Document section

╭──

Frozen Lake involves a player navigating a grid world with the goal of reaching the goal state (G) from the start state (S) while avoiding holes/obstacles (H) that come along the way. 

The player can move in four directions: up, down, left, and right. 
The player receives a reward of 1 for reaching the goal state and a reward of 0 otherwise.

### Reinforcement Learning

A type of machine learning where an agent learns to make decisions by interacting with an environment. The agent receives rewards for performing actions and aims to maximize the total reward over time.

#### RL Terms

- **Agent** → The decision maker that interacts with the environment
- **Environment** → The space or system the agent operates in and responds to said agent’s actions
- **State** → A representation of the environment’s current situation
- **Action** → Choices the agent can make that affect the environment
- **Reward** → A numerical value received after each action, indicating the desirability of the outcome

#### Frozen Lake Example
- **Agent** → Represents the player who is navigating the grid world
- **Environment** → The 4x4 grid world
- **State** → The player’s current position on the grid (Agent can be in 1 of the 16 positions or "squares" on the 4x4 grid)
- **Action** → The player’s movement/direction in the grid (4 different actions per state -> up, down, left, right)
- **Reward** → 1 for reaching the goal state (present), 0 otherwise

In [83]:
import gymnasium as gym
import matplotlib.pyplot as plt

ModuleNotFoundError: No module named 'matplotlib'

In [80]:
env = gym.make('FrozenLake-v1', is_slippery=True)

Observation Space - The different states the agent can be in (16 possible states (4x4 grid, where agent is on one of the 16 squares)

Action Space - The different actions the agent can take (Agent can do 4 possible actions: up, down, left, right)

In [81]:
obs_space = env.observation_space
action_space = env.action_space

print(f"Observation Space: {obs_space}")
print(f"Action Space: {action_space}")

Observation Space: Discrete(16)
Action Space: Discrete(4)


In [82]:
obs = env.reset()

# The initial observation represents the starting state of the agent in the environment
print(f"Initial Observation: {obs[0]}")

env_screen_before = env.render(mode='rgb_array')

# Agent completes a random action within the environment
random_action = env.action_space.sample()

# Get the updated observation space after the agent completes said random action
new_obs, reward, done, truncated, info = env.step(random_action)
print(f"The new observation is {new_obs}")

env_screen_after = env.render(mode='rgb_array')

env.close()

plt.figure(figsize=(10, 5))

plt.subplot(1, 2, 1)
plt.imshow(env_screen_before)
plt.title('Before')

plt.subplot(1, 2, 2)
plt.imshow(env_screen_after)
plt.title('After')

plt.show()

Initial Observation: 0


TypeError: render() got an unexpected keyword argument 'mode'

╰──

Exercise instructions
- 1) Can you turn the paragraph in the Frozen Lake text that begins "A type of machine learning" into a short bulleted list that keeps its main facts?
- 2) Could you reproduce the part of the Frozen Lake text starting with "# Get the updated" and going on through "plt.imshow(env_screen_before)"?
The items after this point are separate material, unconnected to the Frozen Lake text.

Dataset extract

╭──

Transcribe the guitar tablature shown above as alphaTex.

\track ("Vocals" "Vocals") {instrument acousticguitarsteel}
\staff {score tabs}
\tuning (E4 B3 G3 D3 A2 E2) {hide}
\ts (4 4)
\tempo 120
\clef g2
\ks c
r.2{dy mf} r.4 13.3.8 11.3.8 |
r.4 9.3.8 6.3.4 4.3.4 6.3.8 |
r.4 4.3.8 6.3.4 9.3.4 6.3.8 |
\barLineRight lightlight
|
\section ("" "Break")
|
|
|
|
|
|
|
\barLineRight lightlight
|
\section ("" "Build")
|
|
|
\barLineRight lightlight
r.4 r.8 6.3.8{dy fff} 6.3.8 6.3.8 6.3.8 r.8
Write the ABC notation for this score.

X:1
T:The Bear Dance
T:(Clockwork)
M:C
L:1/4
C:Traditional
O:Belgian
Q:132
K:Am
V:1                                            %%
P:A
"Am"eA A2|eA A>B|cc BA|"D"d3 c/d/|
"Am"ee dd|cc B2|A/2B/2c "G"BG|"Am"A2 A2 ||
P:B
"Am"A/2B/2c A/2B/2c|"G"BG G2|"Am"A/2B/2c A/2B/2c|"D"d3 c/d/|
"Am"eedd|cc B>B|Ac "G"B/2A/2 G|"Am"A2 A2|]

╰──

Solved problems
- 1)
- Reinforcement learning is machine learning in which an agent learns to make decisions by interacting with an environment.
- The agent gets rewards for its actions.
- It aims to maximize the total reward over time.

- 2)
# Get the updated observation space after the agent completes said random action
new_obs, reward, done, truncated, info = env.step(random_action)
print(f"The new observation is {new_obs}")

env_screen_after = env.render(mode='rgb_array')

env.close()

plt.figure(figsize=(10, 5))

plt.subplot(1, 2, 1)
plt.imshow(env_screen_before)